Call to Prayer in Luxor
The muezzin cracks the dream open
like an egg, the yolk and white spilling
into the deep dark. Allahu Akbar
streams into my hotel room in Luxor.
Caught in the nets of sleep, I want oblivion.
The voice pulls me to surface. A long flight
the day before, my arms and legs
stiff. The room unfamiliar,
the recitation not. Now, another joins,
then a third. What time of day is it,
although I see it on my clock. Pre-dawn,
of course. Stop this, or lull into the soft
reverent voices I knew. A word of blessing
or two still slips through the pillow I’ve pressed
over my head, and I drift on that sail-breathing
breeze. The Salat al-fajr begins the day
for many here but returns no faith to me
to kneel, face east. How I wish it would.

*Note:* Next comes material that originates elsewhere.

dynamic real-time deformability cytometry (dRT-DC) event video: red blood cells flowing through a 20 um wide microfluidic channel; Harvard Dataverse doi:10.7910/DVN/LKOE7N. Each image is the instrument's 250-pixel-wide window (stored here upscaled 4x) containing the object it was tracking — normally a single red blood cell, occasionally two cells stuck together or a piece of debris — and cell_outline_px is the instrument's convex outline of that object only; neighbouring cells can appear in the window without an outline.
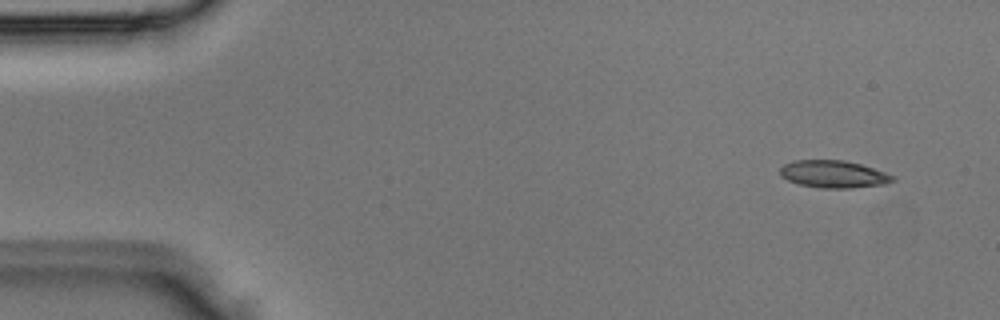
{"species": "Egyptian fruit bat (a non-hibernating species)", "species_latin": "Rousettus aegyptiacus", "temperature_condition": "room temperature", "stored_images_in_passage": 3, "camera_frame_rate_fps": 3000, "um_per_image_px": 0.085, "animal": {"sex": "male"}, "frame": {"image": 1, "passage_image": 1, "time_ms": 0.0, "image_size_px": [1000, 320], "cell_outline_px": [[896, 180], [884, 184], [848, 188], [824, 188], [800, 184], [788, 180], [780, 176], [780, 168], [784, 164], [792, 160], [844, 160], [860, 164], [896, 176]], "centroid_in_image_um": [70.84, 14.79], "position_along_channel_um": 14.2, "area_um2": 17.86}}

Kathleen Calby lives in the Blue Ridge Mountains and hosts writer events for the North Carolina Writers Network. Her work appears in San Pedro River Review, New Plains Review and The Orchards Poetry Journal. Named a 2022 Rash Award Poetry Finalist, Kathleen published Flirting with Owls (Kelsay Books) in 2023. Her Sufi background and other mystical associations contributed to a recent full-length manuscript she is completing about ancient and contemporary Egypt and the Pharaonic Era landmarks she was privileged to experience. Back home, Kathleen enjoys fried chicken and biscuits a bit too much and long, strenuous walks not enough.